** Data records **
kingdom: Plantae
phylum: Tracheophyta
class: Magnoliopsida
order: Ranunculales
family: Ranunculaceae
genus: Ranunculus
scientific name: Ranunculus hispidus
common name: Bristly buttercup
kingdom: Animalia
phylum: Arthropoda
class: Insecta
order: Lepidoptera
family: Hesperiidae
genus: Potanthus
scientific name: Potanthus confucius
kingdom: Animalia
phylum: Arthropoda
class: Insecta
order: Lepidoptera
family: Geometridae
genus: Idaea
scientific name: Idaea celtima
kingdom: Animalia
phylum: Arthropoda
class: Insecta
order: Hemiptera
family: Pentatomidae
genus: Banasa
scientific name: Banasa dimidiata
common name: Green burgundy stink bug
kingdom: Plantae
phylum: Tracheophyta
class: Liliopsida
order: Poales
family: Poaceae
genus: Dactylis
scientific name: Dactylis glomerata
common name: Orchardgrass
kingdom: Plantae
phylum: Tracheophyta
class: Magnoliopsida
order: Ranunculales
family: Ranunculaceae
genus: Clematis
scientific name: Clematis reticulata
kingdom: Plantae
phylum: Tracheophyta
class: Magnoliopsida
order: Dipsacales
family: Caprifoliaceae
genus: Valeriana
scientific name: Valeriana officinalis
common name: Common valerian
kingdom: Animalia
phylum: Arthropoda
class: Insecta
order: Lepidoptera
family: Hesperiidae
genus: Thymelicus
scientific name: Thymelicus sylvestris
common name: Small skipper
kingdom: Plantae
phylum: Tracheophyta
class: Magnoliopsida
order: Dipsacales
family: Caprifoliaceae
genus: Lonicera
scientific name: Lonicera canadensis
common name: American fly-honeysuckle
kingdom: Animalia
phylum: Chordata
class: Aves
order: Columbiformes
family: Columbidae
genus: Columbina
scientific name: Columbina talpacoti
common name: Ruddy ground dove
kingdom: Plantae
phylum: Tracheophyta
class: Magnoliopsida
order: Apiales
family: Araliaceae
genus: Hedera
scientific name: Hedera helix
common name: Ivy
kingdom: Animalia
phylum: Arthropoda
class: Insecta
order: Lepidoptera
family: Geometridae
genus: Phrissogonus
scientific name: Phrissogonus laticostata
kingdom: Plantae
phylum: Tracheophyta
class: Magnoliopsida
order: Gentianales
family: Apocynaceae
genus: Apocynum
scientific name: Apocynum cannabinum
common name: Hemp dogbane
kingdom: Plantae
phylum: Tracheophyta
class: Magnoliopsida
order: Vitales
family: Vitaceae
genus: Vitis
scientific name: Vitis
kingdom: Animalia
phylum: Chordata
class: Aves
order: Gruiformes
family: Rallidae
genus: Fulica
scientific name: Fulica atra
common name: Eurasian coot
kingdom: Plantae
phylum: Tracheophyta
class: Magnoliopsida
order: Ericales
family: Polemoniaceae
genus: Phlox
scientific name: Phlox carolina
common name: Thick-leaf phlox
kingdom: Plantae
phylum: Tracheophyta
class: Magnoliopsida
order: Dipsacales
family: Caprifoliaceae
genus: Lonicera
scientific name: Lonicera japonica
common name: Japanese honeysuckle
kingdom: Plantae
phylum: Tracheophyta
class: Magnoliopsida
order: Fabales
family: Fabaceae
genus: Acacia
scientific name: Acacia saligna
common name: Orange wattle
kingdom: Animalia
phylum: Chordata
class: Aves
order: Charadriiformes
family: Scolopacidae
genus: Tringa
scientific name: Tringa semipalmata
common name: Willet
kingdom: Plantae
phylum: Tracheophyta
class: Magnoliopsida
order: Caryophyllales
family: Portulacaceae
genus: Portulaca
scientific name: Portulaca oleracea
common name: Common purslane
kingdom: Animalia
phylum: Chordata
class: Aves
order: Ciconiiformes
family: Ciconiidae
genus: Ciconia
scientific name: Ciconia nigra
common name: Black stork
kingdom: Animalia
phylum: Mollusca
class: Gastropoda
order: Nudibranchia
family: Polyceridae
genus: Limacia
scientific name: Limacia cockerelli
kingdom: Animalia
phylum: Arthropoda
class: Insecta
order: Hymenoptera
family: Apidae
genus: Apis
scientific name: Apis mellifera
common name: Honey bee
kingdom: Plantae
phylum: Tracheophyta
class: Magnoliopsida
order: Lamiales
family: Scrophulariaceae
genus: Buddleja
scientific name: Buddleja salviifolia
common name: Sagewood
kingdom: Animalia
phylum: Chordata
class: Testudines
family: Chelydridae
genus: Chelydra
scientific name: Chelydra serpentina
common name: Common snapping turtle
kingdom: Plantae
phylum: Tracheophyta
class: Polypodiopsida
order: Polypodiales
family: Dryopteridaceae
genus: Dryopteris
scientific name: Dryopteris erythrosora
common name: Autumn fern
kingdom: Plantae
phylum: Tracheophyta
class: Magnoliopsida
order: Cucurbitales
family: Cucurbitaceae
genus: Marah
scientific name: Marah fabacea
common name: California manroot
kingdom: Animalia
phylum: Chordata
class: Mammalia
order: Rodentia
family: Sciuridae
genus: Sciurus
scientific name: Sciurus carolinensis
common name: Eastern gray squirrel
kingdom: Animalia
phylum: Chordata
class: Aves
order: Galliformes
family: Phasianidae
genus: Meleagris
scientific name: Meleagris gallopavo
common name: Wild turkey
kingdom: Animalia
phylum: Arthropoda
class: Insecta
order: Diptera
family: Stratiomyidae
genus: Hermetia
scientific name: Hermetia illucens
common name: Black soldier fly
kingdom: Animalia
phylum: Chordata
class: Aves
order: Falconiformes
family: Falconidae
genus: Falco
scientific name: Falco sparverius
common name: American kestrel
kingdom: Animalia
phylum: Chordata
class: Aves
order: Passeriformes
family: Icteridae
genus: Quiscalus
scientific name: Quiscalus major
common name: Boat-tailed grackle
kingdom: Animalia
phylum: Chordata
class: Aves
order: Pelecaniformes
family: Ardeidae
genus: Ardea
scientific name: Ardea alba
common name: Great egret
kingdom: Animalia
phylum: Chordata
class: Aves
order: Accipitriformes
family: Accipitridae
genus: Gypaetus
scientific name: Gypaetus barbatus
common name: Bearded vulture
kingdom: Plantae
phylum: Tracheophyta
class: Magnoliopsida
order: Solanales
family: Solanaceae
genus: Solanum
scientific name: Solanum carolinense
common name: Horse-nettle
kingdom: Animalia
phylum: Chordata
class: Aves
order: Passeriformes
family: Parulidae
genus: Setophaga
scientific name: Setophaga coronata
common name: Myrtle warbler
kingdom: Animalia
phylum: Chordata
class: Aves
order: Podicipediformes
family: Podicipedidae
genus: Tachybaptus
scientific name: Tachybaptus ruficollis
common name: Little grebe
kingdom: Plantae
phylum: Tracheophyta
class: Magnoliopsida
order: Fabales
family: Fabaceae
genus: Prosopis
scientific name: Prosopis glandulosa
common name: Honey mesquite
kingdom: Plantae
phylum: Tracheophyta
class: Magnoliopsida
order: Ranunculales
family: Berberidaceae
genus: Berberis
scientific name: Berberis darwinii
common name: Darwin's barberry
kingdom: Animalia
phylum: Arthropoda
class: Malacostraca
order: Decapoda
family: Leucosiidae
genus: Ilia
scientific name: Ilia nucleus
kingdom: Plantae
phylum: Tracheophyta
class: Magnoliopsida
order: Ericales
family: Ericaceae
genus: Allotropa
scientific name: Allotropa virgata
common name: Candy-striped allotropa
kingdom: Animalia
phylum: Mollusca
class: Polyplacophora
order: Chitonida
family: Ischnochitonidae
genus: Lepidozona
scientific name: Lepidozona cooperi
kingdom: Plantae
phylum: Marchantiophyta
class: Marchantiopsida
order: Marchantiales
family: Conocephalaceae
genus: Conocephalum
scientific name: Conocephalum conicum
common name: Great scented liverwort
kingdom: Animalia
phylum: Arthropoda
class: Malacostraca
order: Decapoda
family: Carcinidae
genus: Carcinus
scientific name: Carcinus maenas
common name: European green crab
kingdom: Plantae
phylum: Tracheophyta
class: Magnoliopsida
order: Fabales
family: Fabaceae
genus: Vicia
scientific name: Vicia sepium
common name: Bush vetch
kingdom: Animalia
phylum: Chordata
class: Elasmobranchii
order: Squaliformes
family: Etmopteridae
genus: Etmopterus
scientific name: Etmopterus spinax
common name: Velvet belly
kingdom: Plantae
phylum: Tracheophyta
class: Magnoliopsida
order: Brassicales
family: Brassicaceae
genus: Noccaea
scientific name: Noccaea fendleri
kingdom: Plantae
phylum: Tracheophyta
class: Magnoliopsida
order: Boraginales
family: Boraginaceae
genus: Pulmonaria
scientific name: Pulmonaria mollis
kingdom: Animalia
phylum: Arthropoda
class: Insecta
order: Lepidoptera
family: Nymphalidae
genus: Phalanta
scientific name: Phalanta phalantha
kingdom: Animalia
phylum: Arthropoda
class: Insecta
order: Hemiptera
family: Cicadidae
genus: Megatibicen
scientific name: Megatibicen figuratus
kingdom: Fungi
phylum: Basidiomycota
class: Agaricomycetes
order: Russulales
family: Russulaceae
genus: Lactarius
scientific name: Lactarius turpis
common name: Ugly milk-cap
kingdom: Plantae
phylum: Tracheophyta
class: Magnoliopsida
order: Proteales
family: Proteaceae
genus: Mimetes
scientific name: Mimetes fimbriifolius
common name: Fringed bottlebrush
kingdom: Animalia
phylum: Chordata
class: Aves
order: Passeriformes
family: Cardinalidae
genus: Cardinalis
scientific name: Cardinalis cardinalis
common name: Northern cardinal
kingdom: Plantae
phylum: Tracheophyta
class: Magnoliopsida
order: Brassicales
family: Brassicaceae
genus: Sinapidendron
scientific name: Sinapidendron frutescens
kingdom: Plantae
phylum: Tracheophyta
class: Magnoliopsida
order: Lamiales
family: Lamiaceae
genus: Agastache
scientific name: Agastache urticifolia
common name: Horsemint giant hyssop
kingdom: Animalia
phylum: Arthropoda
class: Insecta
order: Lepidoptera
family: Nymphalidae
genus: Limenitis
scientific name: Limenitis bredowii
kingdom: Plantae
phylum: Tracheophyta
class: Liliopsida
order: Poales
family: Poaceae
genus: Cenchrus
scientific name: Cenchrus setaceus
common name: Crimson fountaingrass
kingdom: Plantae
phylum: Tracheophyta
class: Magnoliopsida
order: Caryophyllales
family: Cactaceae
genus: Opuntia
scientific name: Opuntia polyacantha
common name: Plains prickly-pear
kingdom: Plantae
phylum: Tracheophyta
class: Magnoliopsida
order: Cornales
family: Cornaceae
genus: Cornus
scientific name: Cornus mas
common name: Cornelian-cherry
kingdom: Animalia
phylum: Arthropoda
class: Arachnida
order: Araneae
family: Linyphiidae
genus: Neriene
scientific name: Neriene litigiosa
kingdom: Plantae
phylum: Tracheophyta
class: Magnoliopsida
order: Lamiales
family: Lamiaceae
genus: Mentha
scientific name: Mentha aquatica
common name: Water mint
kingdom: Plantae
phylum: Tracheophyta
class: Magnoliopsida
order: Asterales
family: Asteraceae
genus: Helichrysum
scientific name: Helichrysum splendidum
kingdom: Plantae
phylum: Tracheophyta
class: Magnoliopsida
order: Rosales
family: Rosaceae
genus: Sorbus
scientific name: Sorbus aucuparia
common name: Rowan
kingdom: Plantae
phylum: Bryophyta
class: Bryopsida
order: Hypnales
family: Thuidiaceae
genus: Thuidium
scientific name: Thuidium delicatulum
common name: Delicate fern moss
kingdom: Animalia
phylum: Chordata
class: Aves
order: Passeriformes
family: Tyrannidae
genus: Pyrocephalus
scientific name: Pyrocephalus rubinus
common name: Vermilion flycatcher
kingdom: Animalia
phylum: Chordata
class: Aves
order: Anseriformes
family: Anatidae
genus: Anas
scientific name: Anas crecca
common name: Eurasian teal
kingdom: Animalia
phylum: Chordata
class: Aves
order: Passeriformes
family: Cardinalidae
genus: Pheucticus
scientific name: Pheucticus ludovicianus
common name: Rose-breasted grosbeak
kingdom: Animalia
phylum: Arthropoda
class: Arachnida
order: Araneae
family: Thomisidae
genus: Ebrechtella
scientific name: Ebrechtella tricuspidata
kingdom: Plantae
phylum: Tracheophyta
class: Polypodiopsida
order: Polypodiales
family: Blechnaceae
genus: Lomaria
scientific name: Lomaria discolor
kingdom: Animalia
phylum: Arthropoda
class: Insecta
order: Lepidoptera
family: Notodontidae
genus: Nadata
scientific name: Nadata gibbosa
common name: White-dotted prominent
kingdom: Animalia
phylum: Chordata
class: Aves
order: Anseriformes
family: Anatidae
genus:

** THE PROBLEM **
Copy the lines of the listing above verbatim, beginning at the line that contains "genus: Nadata" and continuing through the end of the listing.

** COMPLETED EXERCISE **
genus: Nadata
scientific name: Nadata gibbosa
common name: White-dotted prominent
kingdom: Animalia
phylum: Chordata
class: Aves
order: Anseriformes
family: Anatidae
genus:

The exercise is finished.